§ **How to complete this task**: Line by line, repeat the material below exactly and leave the images out.

§ **Input records**:

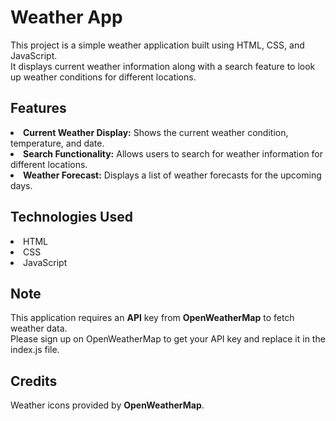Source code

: # Weather App 
This project is a simple weather application built using HTML, CSS, and JavaScript.<br> It displays current weather information along with a search feature to look up weather conditions for different locations.

## Features
<li><b>Current Weather Display:</b> Shows the current weather condition, temperature, and date.</li>
<li><b>Search Functionality:</b> Allows users to search for weather information for different locations.</li>
<li><b>Weather Forecast:</b> Displays a list of weather forecasts for the upcoming days.</li>

## Technologies Used
<li>HTML</li>
<li>CSS</li>
<li>JavaScript</li>

## Note
This application requires an <b>API</b> key from <b>OpenWeatherMap</b> to fetch weather data.<br> Please sign up on OpenWeatherMap to get your API key and replace it in the index.js file.

## Credits
Weather icons provided by <b>OpenWeatherMap</b>.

§ **Answer for this exercise**:
Source code

: # Weather App 
This project is a simple weather application built using HTML, CSS, and JavaScript.<br> It displays current weather information along with a search feature to look up weather conditions for different locations.

## Features
<li><b>Current Weather Display:</b> Shows the current weather condition, temperature, and date.</li>
<li><b>Search Functionality:</b> Allows users to search for weather information for different locations.</li>
<li><b>Weather Forecast:</b> Displays a list of weather forecasts for the upcoming days.</li>

## Technologies Used
<li>HTML</li>
<li>CSS</li>
<li>JavaScript</li>

## Note
This application requires an <b>API</b> key from <b>OpenWeatherMap</b> to fetch weather data.<br> Please sign up on OpenWeatherMap to get your API key and replace it in the index.js file.

## Credits
Weather icons provided by <b>OpenWeatherMap</b>.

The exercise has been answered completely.